Ozone does interact with light outside the UV spectrum, but the effect is negligible for everyday purposes. It has a weak absorption band in visible light around 610 nanometers (orange-red wavelengths), known as the Chappuis bands, and it absorbs some infrared radiation in the 5 and 10 micrometer ranges. These absorptions matter to atmospheric scientists who use them to measure ozone concentrations from satellites, but they don’t meaningfully reduce the visible light or heat energy reaching the ground. The sunlight you see and the warmth you feel pass through the ozone layer essentially unfiltered.
Why UV-B Matters Most for Health
UV-C is more dangerous than UV-B in theory, but since the ozone layer blocks it completely, it poses no natural threat at ground level. UV-B is the critical band because the small percentage that gets through is potent enough to directly damage DNA in skin and eye cells. When UV-B photons hit DNA, they cause specific types of lesions that distort the DNA strand. The body has repair mechanisms to fix this damage, but those systems sometimes fail, which is how repeated UV-B exposure leads to mutations, sunburns, and eventually skin cancer.
The eyes are particularly vulnerable. UV-B is absorbed by the cornea, damaging the outermost cell layer. Over time, this contributes to conditions like pterygium (a growth on the eye’s surface) and corneal clouding. An estimated 5 to 10% of all skin cancers occur on the eyelids, one of the areas most consistently exposed to sunlight.
Location and Season Change Your Exposure
The ozone layer is not uniformly thick everywhere. Its concentration varies with latitude, season, and even the solar cycle. The most dramatic thinning occurs over Antarctica each spring (September through October), where a seasonal “hole” forms. In 2024, this depleted zone averaged nearly 20 million square kilometers, roughly three times the size of the contiguous United States. During its peak on September 28, it stretched to 22.4 million square kilometers.

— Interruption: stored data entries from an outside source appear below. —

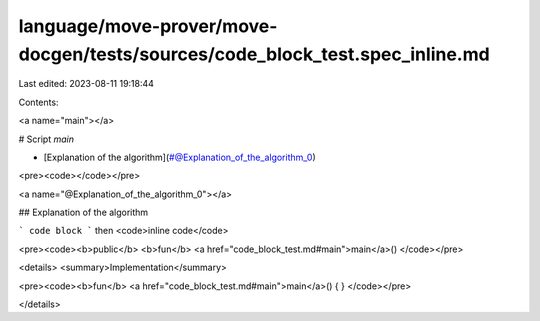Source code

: language/move-prover/move-docgen/tests/sources/code_block_test.spec_inline.md
=============================================================================

Last edited: 2023-08-11 19:18:44

Contents:

.. code-block:: md

    
<a name="main"></a>

# Script `main`



-  [Explanation of the algorithm](#@Explanation_of_the_algorithm_0)


<pre><code></code></pre>



<a name="@Explanation_of_the_algorithm_0"></a>

## Explanation of the algorithm

```
code block
```
then <code>inline code</code>


<pre><code><b>public</b> <b>fun</b> <a href="code_block_test.md#main">main</a>()
</code></pre>



<details>
<summary>Implementation</summary>


<pre><code><b>fun</b> <a href="code_block_test.md#main">main</a>() { }
</code></pre>



</details>


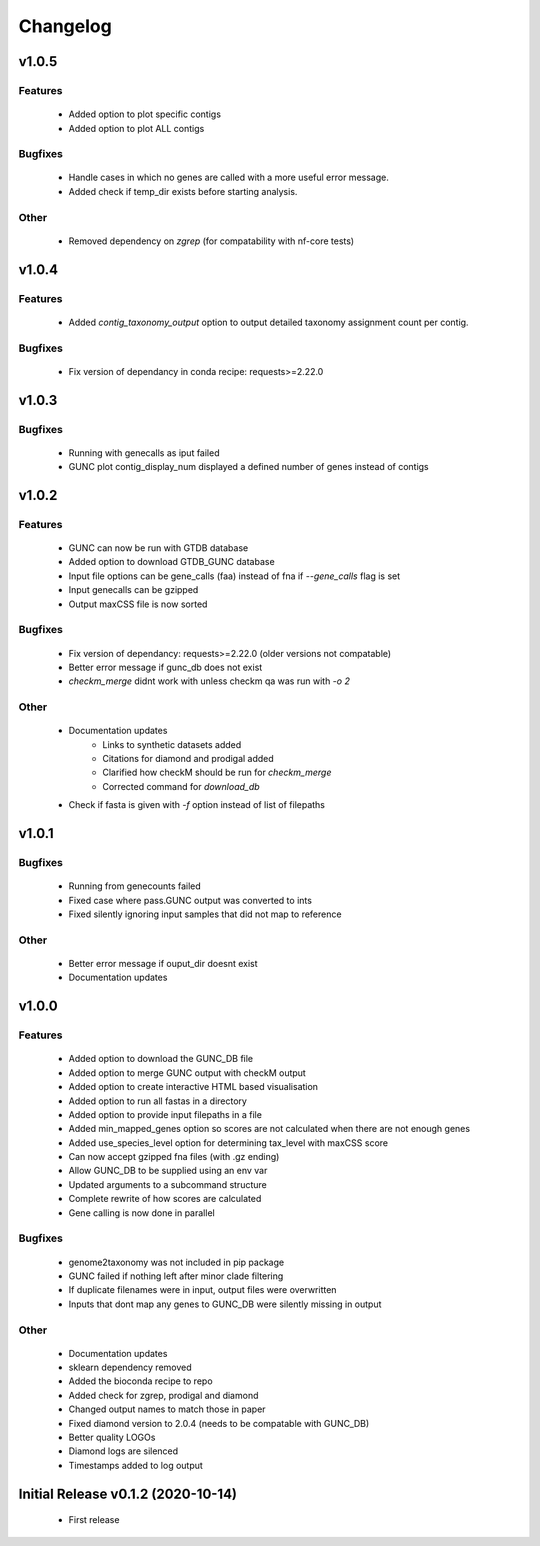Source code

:=========
Changelog
=========

v1.0.5
------

Features
^^^^^^^^
 - Added option to plot specific contigs
 - Added option to plot ALL contigs

Bugfixes
^^^^^^^^
 - Handle cases in which no genes are called with a more useful error message.
 - Added check if temp_dir exists before starting analysis.

Other
^^^^^
 - Removed dependency on `zgrep` (for compatability with nf-core tests)

v1.0.4
------

Features
^^^^^^^^
 - Added `contig_taxonomy_output` option to output detailed taxonomy assignment count per contig.

Bugfixes
^^^^^^^^
 - Fix version of dependancy in conda recipe: requests>=2.22.0

v1.0.3
------


Bugfixes
^^^^^^^^
 - Running with genecalls as iput failed
 - GUNC plot contig_display_num displayed a defined number of genes instead of contigs


v1.0.2
------


Features
^^^^^^^^
 - GUNC can now be run with GTDB database
 - Added option to download GTDB_GUNC database
 - Input file options can be gene_calls (faa) instead of fna if `--gene_calls` flag is set
 - Input genecalls can be gzipped
 - Output maxCSS file is now sorted


Bugfixes
^^^^^^^^
 - Fix version of dependancy: requests>=2.22.0 (older versions not compatable)
 - Better error message if gunc_db does not exist
 - `checkm_merge` didnt work with unless checkm qa was run with `-o 2`

Other
^^^^^
 - Documentation updates
    - Links to synthetic datasets added
    - Citations for diamond and prodigal added
    - Clarified how checkM should be run for `checkm_merge`
    - Corrected command for `download_db`
 - Check if fasta is given with `-f` option instead of list of filepaths


v1.0.1
------

Bugfixes
^^^^^^^^
 - Running from genecounts failed
 - Fixed case where pass.GUNC output was converted to ints
 - Fixed silently ignoring input samples that did not map to reference

Other
^^^^^
 - Better error message if ouput_dir doesnt exist
 - Documentation updates


v1.0.0
------

Features
^^^^^^^^
 - Added option to download the GUNC_DB file
 - Added option to merge GUNC output with checkM output
 - Added option to create interactive HTML based visualisation
 - Added option to run all fastas in a directory
 - Added option to provide input filepaths in a file
 - Added min_mapped_genes option so scores are not calculated when there are not enough genes
 - Added use_species_level option for determining tax_level with maxCSS score
 - Can now accept gzipped fna files (with .gz ending)
 - Allow GUNC_DB to be supplied using an env var
 - Updated arguments to a subcommand structure
 - Complete rewrite of how scores are calculated
 - Gene calling is now done in parallel

Bugfixes
^^^^^^^^
 - genome2taxonomy was not included in pip package
 - GUNC failed if nothing left after minor clade filtering
 - If duplicate filenames were in input, output files were overwritten
 - Inputs that dont map any genes to GUNC_DB were silently missing in output

Other
^^^^^
 - Documentation updates
 - sklearn dependency removed
 - Added the bioconda recipe to repo
 - Added check for zgrep, prodigal and diamond
 - Changed output names to match those in paper
 - Fixed diamond version to 2.0.4 (needs to be compatable with GUNC_DB)
 - Better quality LOGOs
 - Diamond logs are silenced
 - Timestamps added to log output


Initial Release v0.1.2 (2020-10-14)
-----------------------------------

 - First release
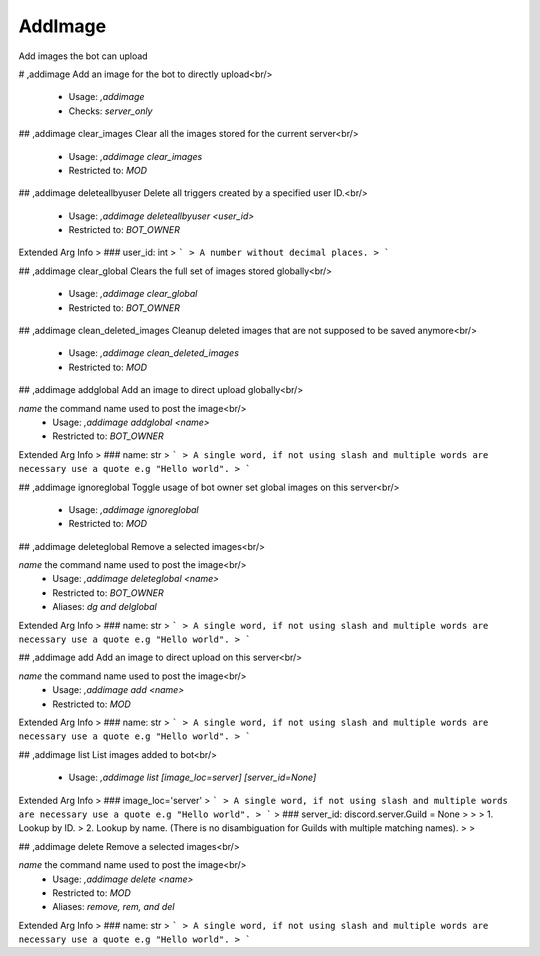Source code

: AddImage
========

Add images the bot can upload

# ,addimage
Add an image for the bot to directly upload<br/>
 - Usage: `,addimage`
 - Checks: `server_only`


## ,addimage clear_images
Clear all the images stored for the current server<br/>
 - Usage: `,addimage clear_images`
 - Restricted to: `MOD`


## ,addimage deleteallbyuser
Delete all triggers created by a specified user ID.<br/>
 - Usage: `,addimage deleteallbyuser <user_id>`
 - Restricted to: `BOT_OWNER`
Extended Arg Info
> ### user_id: int
> ```
> A number without decimal places.
> ```


## ,addimage clear_global
Clears the full set of images stored globally<br/>
 - Usage: `,addimage clear_global`
 - Restricted to: `BOT_OWNER`


## ,addimage clean_deleted_images
Cleanup deleted images that are not supposed to be saved anymore<br/>
 - Usage: `,addimage clean_deleted_images`
 - Restricted to: `MOD`


## ,addimage addglobal
Add an image to direct upload globally<br/>

`name` the command name used to post the image<br/>
 - Usage: `,addimage addglobal <name>`
 - Restricted to: `BOT_OWNER`
Extended Arg Info
> ### name: str
> ```
> A single word, if not using slash and multiple words are necessary use a quote e.g "Hello world".
> ```


## ,addimage ignoreglobal
Toggle usage of bot owner set global images on this server<br/>
 - Usage: `,addimage ignoreglobal`
 - Restricted to: `MOD`


## ,addimage deleteglobal
Remove a selected images<br/>

`name` the command name used to post the image<br/>
 - Usage: `,addimage deleteglobal <name>`
 - Restricted to: `BOT_OWNER`
 - Aliases: `dg and delglobal`
Extended Arg Info
> ### name: str
> ```
> A single word, if not using slash and multiple words are necessary use a quote e.g "Hello world".
> ```


## ,addimage add
Add an image to direct upload on this server<br/>

`name` the command name used to post the image<br/>
 - Usage: `,addimage add <name>`
 - Restricted to: `MOD`
Extended Arg Info
> ### name: str
> ```
> A single word, if not using slash and multiple words are necessary use a quote e.g "Hello world".
> ```


## ,addimage list
List images added to bot<br/>
 - Usage: `,addimage list [image_loc=server] [server_id=None]`
Extended Arg Info
> ### image_loc='server'
> ```
> A single word, if not using slash and multiple words are necessary use a quote e.g "Hello world".
> ```
> ### server_id: discord.server.Guild = None
> 
> 
>     1. Lookup by ID.
>     2. Lookup by name. (There is no disambiguation for Guilds with multiple matching names).
> 
>     


## ,addimage delete
Remove a selected images<br/>

`name` the command name used to post the image<br/>
 - Usage: `,addimage delete <name>`
 - Restricted to: `MOD`
 - Aliases: `remove, rem, and del`
Extended Arg Info
> ### name: str
> ```
> A single word, if not using slash and multiple words are necessary use a quote e.g "Hello world".
> ```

Ozone depletion is not limited to Antarctica. Measurable thinning has been documented over latitudes covering North America, Europe, Asia, Australia, and much of Africa and South America. Thinner ozone means more UV-B reaches the surface, which is why UV index readings can vary so much by location and time of year. Large volcanic eruptions also play a role: the tiny particles they inject into the stratosphere create surfaces where ozone-destroying chemicals work more efficiently.
The Ozone Layer’s Recovery Timeline
The Montreal Protocol, which took effect in 1992, banned the chemicals most responsible for destroying ozone. Since then, the ozone hole has been slowly shrinking. The 2024 hole ranked as the seventh smallest since recovery began. NASA and NOAA scientists project the ozone layer could fully recover by 2066, though the current state is still far from healthy. In October 2024, ozone concentration over Antarctica dropped to 109 Dobson units, well below the 225 Dobson units that was typical in 1979 before significant depletion began. The lowest value ever recorded was 92 Dobson units in October 2006.
Until full recovery, the amount of UV-B reaching the surface in affected regions remains elevated compared to pre-depletion levels, particularly during spring and summer months at higher latitudes.